__Records from a data collection__

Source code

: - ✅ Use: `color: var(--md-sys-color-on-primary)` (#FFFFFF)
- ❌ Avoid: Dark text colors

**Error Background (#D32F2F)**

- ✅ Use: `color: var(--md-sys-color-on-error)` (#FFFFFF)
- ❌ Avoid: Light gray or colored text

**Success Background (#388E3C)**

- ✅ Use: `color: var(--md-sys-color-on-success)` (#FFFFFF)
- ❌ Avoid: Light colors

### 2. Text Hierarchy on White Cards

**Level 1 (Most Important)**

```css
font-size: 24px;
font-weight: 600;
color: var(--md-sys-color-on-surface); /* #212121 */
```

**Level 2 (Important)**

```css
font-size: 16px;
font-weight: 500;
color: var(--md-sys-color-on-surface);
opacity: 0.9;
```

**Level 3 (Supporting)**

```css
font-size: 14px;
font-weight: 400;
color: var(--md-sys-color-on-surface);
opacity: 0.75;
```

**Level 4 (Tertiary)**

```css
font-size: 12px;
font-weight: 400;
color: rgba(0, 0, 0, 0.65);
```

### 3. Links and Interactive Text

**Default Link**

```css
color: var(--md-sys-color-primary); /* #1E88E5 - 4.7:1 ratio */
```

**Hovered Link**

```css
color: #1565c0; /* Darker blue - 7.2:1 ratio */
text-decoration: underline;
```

* * *

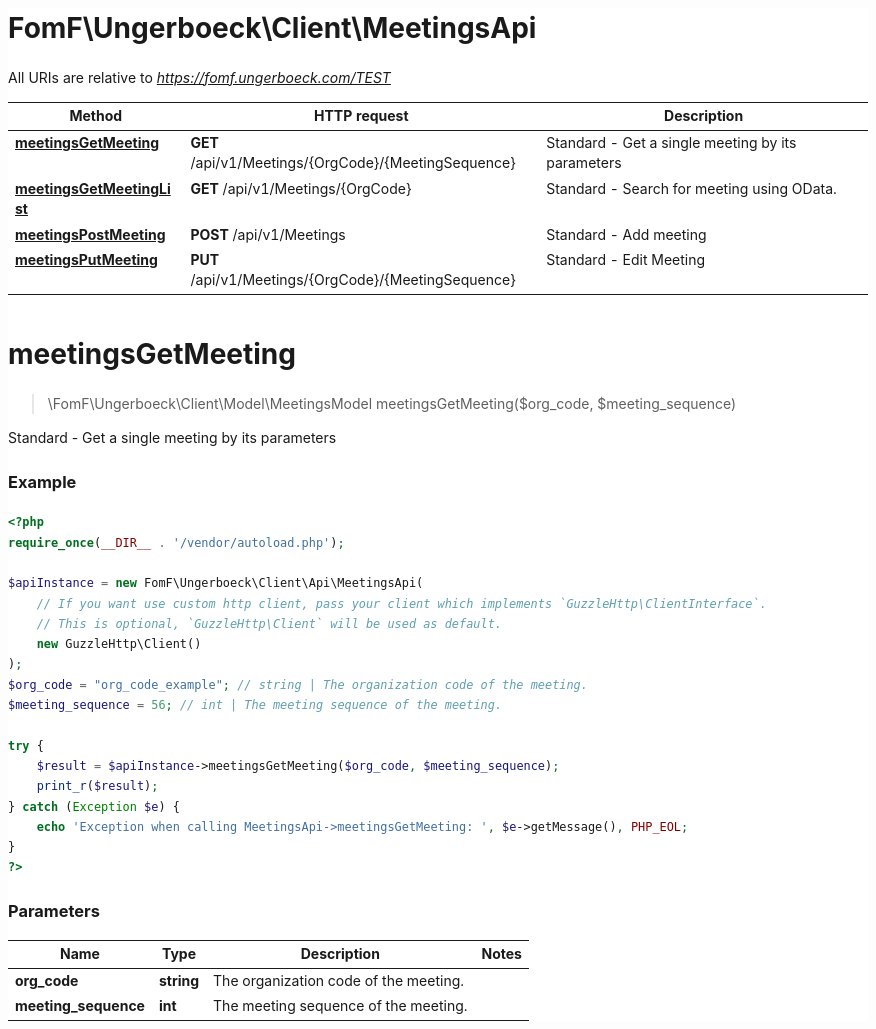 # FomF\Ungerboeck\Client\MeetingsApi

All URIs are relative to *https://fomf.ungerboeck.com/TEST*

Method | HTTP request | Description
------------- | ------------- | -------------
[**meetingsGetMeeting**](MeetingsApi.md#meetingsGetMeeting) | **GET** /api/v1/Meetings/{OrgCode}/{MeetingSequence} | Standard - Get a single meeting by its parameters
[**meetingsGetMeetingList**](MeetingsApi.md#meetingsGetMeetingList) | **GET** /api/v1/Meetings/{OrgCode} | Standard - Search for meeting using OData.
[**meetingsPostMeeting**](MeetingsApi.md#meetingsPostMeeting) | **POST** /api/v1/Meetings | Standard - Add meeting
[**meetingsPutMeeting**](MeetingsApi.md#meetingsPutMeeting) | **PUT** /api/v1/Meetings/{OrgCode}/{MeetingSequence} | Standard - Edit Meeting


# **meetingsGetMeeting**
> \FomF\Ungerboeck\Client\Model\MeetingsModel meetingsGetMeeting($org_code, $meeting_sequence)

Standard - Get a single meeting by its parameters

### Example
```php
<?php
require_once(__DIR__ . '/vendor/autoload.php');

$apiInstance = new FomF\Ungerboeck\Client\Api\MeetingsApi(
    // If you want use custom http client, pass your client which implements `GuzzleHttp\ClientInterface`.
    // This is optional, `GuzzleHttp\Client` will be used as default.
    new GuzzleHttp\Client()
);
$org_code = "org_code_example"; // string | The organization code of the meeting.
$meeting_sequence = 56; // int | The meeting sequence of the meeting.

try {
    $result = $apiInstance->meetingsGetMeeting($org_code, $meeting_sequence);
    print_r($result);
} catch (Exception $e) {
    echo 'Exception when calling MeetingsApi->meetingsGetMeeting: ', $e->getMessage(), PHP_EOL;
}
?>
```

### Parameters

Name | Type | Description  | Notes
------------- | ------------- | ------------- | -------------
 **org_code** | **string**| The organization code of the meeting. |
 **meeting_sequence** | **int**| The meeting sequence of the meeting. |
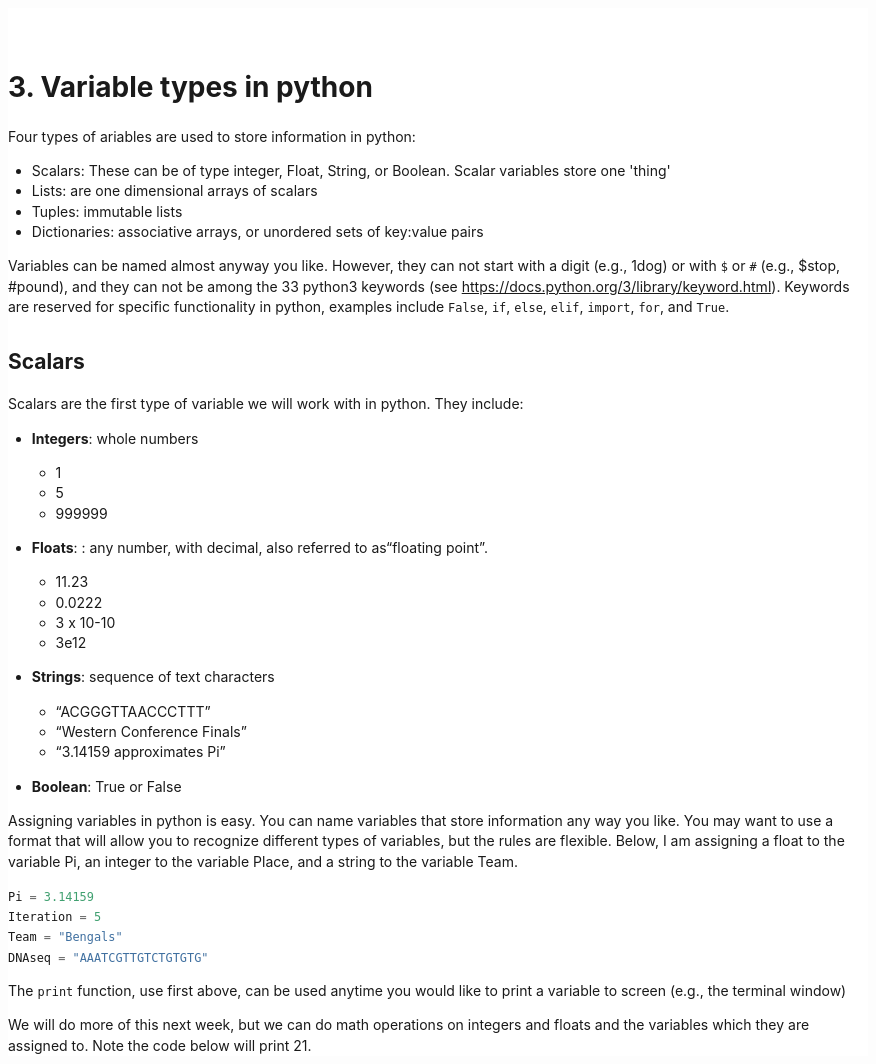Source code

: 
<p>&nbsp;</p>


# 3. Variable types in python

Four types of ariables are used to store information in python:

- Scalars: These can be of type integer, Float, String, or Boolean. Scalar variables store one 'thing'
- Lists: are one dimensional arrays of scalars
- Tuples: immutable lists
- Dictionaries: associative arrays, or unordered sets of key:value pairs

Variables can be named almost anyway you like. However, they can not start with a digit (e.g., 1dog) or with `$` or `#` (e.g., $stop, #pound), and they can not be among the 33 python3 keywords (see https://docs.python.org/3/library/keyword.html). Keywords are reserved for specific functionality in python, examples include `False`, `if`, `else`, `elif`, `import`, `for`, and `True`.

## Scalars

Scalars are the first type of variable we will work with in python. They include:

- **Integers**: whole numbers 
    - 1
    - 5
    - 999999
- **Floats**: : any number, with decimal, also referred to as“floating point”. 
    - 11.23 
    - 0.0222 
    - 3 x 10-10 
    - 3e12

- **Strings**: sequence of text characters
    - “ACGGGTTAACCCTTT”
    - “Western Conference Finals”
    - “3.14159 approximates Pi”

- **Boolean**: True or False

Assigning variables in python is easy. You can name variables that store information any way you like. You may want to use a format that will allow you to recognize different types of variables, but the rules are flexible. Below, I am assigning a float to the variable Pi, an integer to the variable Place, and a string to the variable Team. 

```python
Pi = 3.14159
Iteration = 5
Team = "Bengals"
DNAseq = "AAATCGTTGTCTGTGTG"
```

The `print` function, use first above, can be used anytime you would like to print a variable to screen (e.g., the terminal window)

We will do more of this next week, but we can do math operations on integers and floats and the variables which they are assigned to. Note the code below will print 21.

* * *

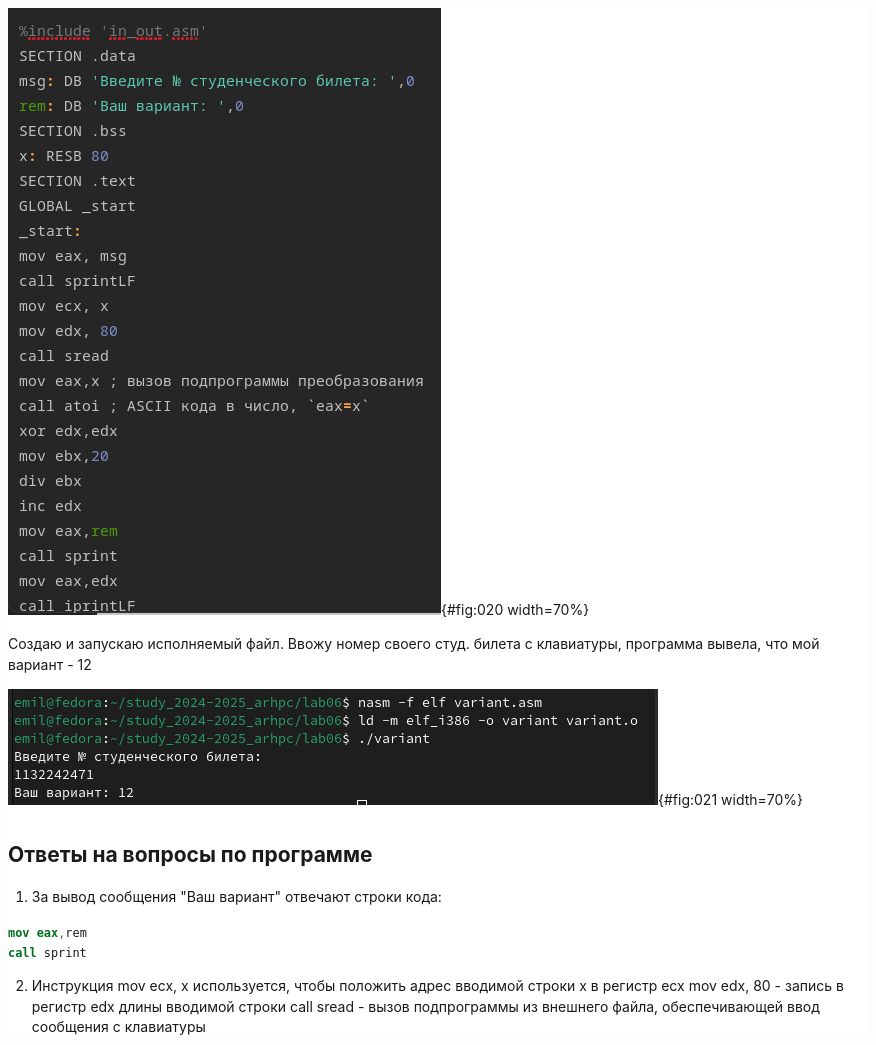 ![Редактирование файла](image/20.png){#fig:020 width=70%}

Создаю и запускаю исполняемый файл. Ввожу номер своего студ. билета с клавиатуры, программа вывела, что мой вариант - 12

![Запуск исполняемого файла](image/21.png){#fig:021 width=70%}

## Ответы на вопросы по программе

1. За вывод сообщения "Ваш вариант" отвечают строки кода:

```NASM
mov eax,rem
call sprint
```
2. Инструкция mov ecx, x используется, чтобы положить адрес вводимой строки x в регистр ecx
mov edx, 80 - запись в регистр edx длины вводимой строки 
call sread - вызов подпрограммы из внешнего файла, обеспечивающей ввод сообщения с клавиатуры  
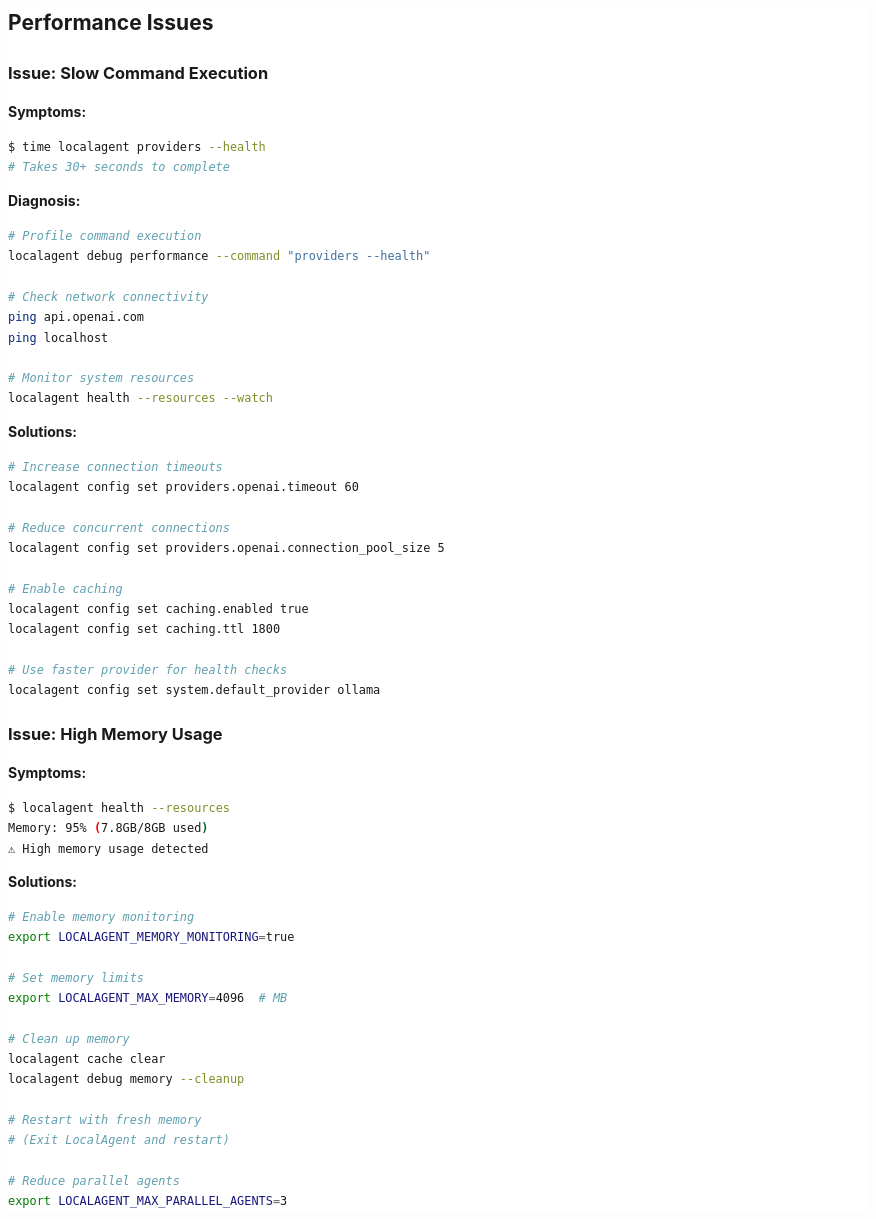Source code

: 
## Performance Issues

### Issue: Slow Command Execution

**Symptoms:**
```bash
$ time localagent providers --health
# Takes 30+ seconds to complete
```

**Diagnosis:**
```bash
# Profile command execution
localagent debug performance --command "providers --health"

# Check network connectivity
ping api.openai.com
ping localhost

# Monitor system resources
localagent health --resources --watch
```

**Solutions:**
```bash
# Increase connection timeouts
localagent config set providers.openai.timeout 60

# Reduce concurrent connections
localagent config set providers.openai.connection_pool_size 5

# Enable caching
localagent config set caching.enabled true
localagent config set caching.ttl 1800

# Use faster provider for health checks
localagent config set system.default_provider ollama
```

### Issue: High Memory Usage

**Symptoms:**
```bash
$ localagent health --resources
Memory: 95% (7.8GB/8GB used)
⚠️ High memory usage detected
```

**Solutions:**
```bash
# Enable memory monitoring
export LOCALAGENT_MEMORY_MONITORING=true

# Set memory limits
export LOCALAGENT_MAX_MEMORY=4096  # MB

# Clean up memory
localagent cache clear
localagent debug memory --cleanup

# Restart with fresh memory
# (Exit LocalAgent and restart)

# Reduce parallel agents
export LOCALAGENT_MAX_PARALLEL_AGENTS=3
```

__Exercise aim__
Which of the lines above hold the word "providers"? Copy each one.

__Answer to this task__
$ time localagent providers --health
localagent debug performance --command "providers --health"
localagent config set providers.openai.timeout 60
localagent config set providers.openai.connection_pool_size 5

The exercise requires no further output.